Keesokan harinya, aku mulai bangun
lebih awal meski aku tau hari itu masih libur tenang. Kejadian kemarin
membangkitkan semangatku untuk coba berbenah memperbaiki hal-hal yang tidak
baik. dan siap-siap untuk berangkat sekolah. Semua sudah siap, sarapan uda,
motor jugaq uda dipanasin. Tinggal jalan aja sekarang, ehhehee... Hmm semoga
hari ini tidak terjadi kesialan seperti kemarin, amiin.. Akupun langsung
menstater pespaku seperti biasanya. Beberapa menit kemudian, aku tiba
disekolah. Senengnya gag telat lagi kaya kemarin, hmm aku langsung menuju
kelasku. Hari ini proses belajar mengajar di tiadakan, di ganti dengan
bersih-bersih ruang kelas masing-masing. Setelah semua siswa/siswi membersihkan
kelasnya masing-masing, mulailah aku beristirahat sejenak. Sahabat-sahabatku
menghampiriku dan mengajakku ke toko milik sahabatku. Yaah kebetulan lagi gag
belajar jadi enak keluar masuk sekolah. Dan ternyata di toko milik sahabatku
banyak banget dijual pernak-pernik cewek, mulai dari gelang, kalung, bandana
pokoknya semua-semuanya dech. Saking senengnya milih gelang-gelang sampe lupa
waktu.
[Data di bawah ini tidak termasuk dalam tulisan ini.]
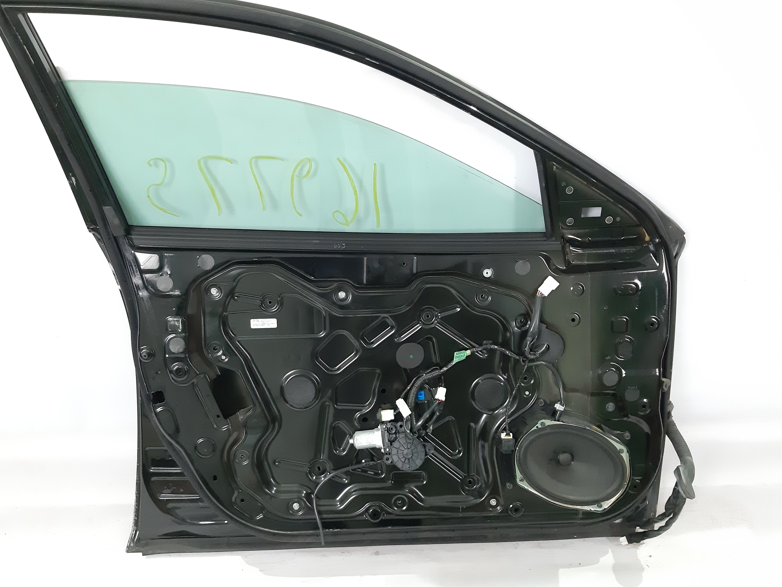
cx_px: 359
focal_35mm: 31
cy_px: 303
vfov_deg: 45.4
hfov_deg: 58.3
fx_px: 700
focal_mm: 3.93
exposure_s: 1/25
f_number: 1.7
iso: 400
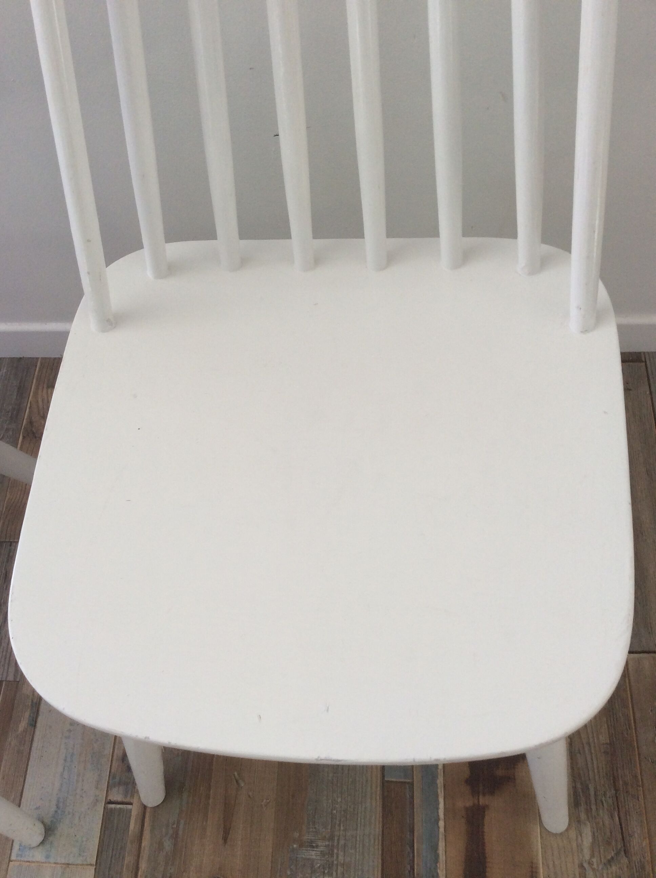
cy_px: 439
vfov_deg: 56.9
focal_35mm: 32
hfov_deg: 44.1
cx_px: 328
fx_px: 811
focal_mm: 3.3
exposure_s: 1/50
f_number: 2.4
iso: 40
Pak Suitre selaku kepala sekolah melihat kami di toko milik sahabatku dan
adik-adik kelas yang lagi melihat pak Suitre langsung melaporkan hal-hal yang
gag jelas tentang aku dan sahabat-sahabatku. Aku dan sahabat-sahabataku
langsung di panggil, satu persatu nama kami di tulis di selembar kertas. Lalu
kami di suruh membersihkan 3 ruangan yang masih kotor. Ckckck, gag nyangka sial
yang kemarin datang lagi. Huhuhuu, gerutuku. Tapi agak lumayanlah dihukum
bareng sahabat jadi gag terasa capek, hhe.. Ketika kami melihat adik-adik kelas yang melaporkan kami tadi,
kami langsung memasang wajah masam dan sinis ke mereka. Awas kalian semua, kami
akan membalas kalian, kata sahabatku sambil mengeluarkan ekspresi marah.
Tekadku bulat. Kesialan yang aku
alami seharian kemarin, akan ku jadikan pelajaran dalam hidupku. Aku percaya,
setiap tindakan selalu meninggalkan jejaknya. Jejak adalah cermin sejarah yang
selalu berharga sebagai bekal untuk hari esok yang lebih cerah. Jejak sialku
itu satu dari sekian catatan hitam yang akan selalu tercatat dalam memori
otakku. Ya, aku menyebut kesialan itu sebagai “Catatan Hitam” yang tersimpan
rapi dalam diary ku. Sebuah catatan sederhana tapi begitu berharga. Mulai dari
tidak melaksanakan piket, tidak mengerjakan tugas, keluar dari lingkungan dan
lain- lain, aku block dengan tinta hitam besar kehidupanku.
Kesalahan,
sekecil apapun, adalah catatan warna hitam yang berusaha untuk ku hapus
perlahan-lahan dalam hidupku. Aku bertekad, mulai sekarang tak ada lagi Catatan
Hitam dalam diaryku, karena aku akan mengisi hari-hariku dengan Catatan Putih
yang lebih baik. Semua hal yang aku alami, akan aku jadikan pelajaran dalam
hidupku dan berjanji tak akan mengulanginya kembali.